==== SUPPLIED DATA

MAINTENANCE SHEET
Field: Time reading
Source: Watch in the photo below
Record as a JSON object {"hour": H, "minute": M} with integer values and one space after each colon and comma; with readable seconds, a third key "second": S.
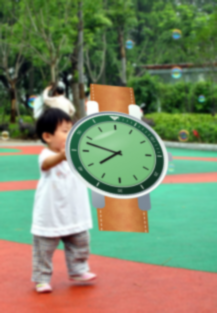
{"hour": 7, "minute": 48}
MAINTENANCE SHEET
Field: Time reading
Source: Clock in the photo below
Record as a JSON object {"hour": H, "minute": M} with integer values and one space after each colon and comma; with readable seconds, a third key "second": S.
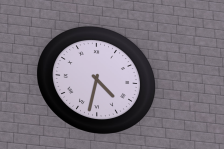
{"hour": 4, "minute": 32}
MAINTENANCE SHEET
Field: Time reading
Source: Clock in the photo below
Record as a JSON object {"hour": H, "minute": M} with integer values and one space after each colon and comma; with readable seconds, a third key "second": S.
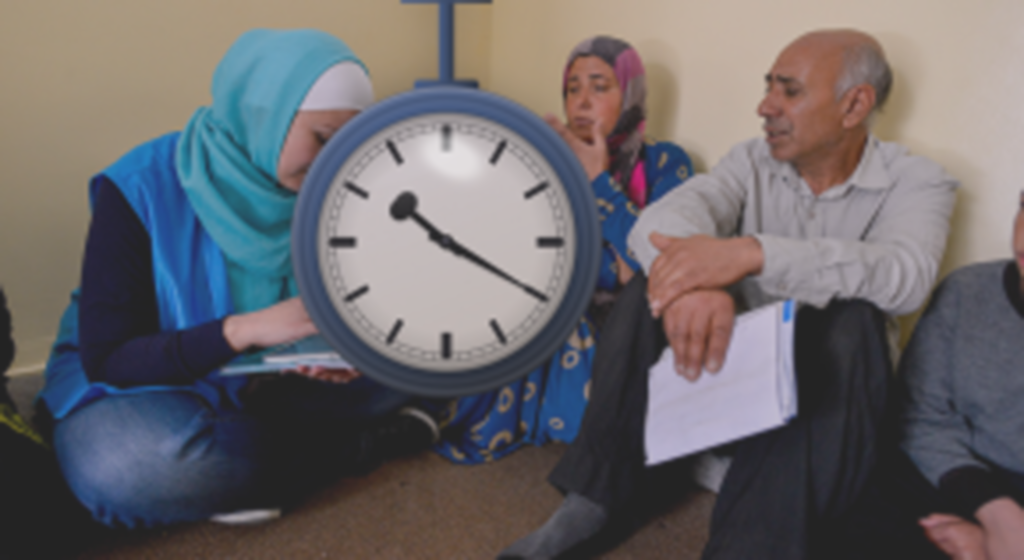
{"hour": 10, "minute": 20}
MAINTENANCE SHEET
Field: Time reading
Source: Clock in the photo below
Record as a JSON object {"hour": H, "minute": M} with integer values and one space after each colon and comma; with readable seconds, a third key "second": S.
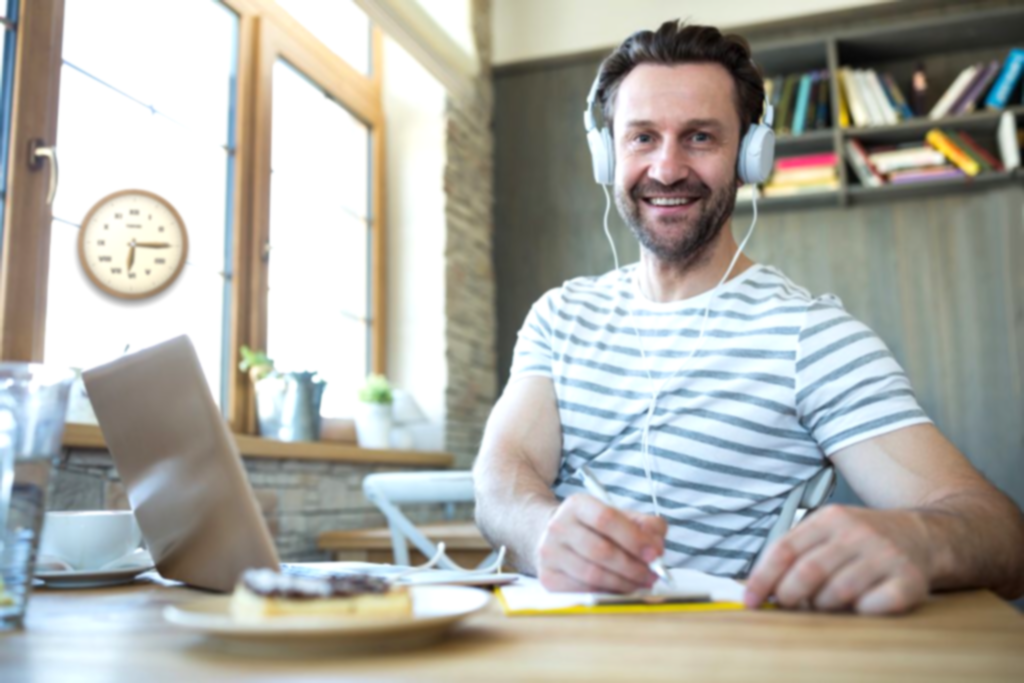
{"hour": 6, "minute": 15}
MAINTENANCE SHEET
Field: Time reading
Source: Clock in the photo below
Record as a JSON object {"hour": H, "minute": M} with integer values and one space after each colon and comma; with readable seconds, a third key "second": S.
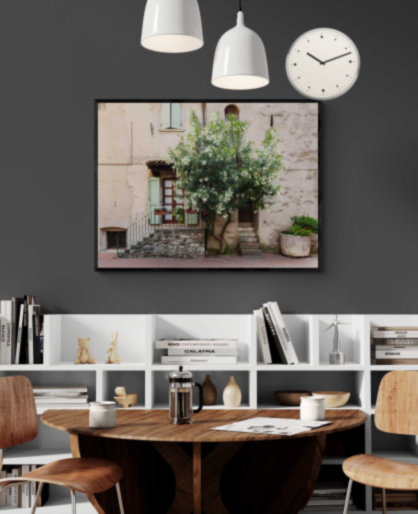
{"hour": 10, "minute": 12}
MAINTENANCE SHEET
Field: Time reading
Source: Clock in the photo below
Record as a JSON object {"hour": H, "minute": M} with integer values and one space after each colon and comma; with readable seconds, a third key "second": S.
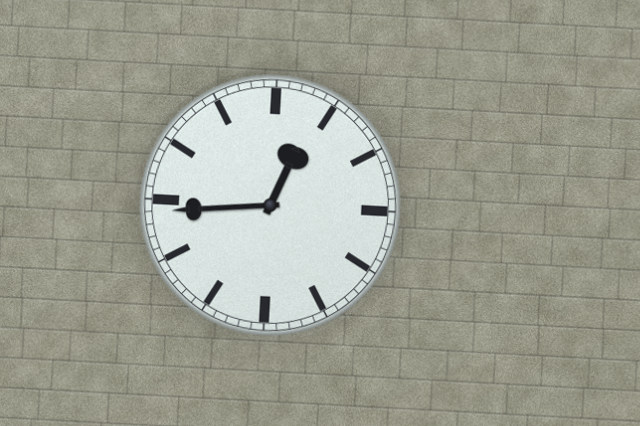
{"hour": 12, "minute": 44}
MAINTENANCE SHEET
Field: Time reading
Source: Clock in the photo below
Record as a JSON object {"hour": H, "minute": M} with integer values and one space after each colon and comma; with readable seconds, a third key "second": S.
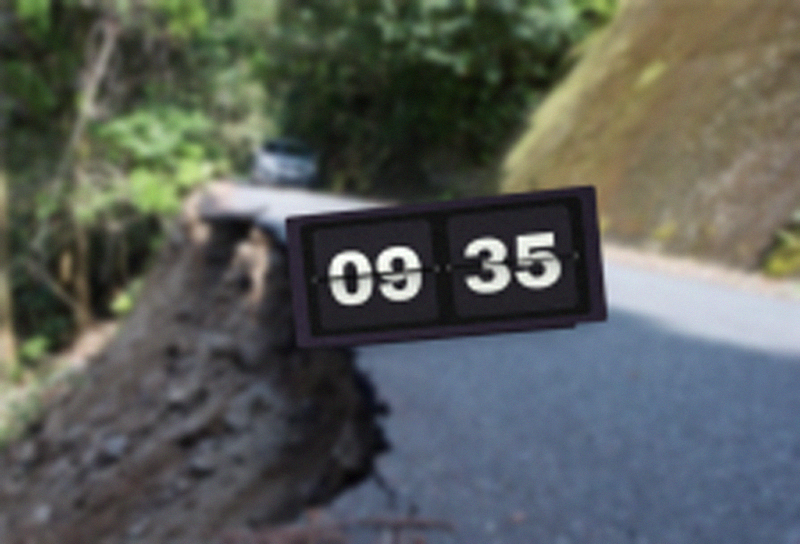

========

[PROBLEM DESCRIPTION] Print the lines above again exactly, leaving out the pictures.

[TASK SOLUTION]
MAINTENANCE SHEET
Field: Time reading
Source: Watch in the photo below
Record as a JSON object {"hour": H, "minute": M} with integer values and one space after each colon and comma; with readable seconds, a third key "second": S.
{"hour": 7, "minute": 48}
MAINTENANCE SHEET
Field: Time reading
Source: Clock in the photo below
Record as a JSON object {"hour": H, "minute": M} with integer values and one space after each colon and comma; with readable seconds, a third key "second": S.
{"hour": 4, "minute": 32}
MAINTENANCE SHEET
Field: Time reading
Source: Clock in the photo below
Record as a JSON object {"hour": H, "minute": M} with integer values and one space after each colon and comma; with readable seconds, a third key "second": S.
{"hour": 10, "minute": 20}
MAINTENANCE SHEET
Field: Time reading
Source: Clock in the photo below
Record as a JSON object {"hour": H, "minute": M} with integer values and one space after each colon and comma; with readable seconds, a third key "second": S.
{"hour": 6, "minute": 15}
MAINTENANCE SHEET
Field: Time reading
Source: Clock in the photo below
Record as a JSON object {"hour": H, "minute": M} with integer values and one space after each colon and comma; with readable seconds, a third key "second": S.
{"hour": 10, "minute": 12}
MAINTENANCE SHEET
Field: Time reading
Source: Clock in the photo below
Record as a JSON object {"hour": H, "minute": M} with integer values and one space after each colon and comma; with readable seconds, a third key "second": S.
{"hour": 12, "minute": 44}
MAINTENANCE SHEET
Field: Time reading
Source: Clock in the photo below
Record as a JSON object {"hour": H, "minute": M} with integer values and one space after each colon and comma; with readable seconds, a third key "second": S.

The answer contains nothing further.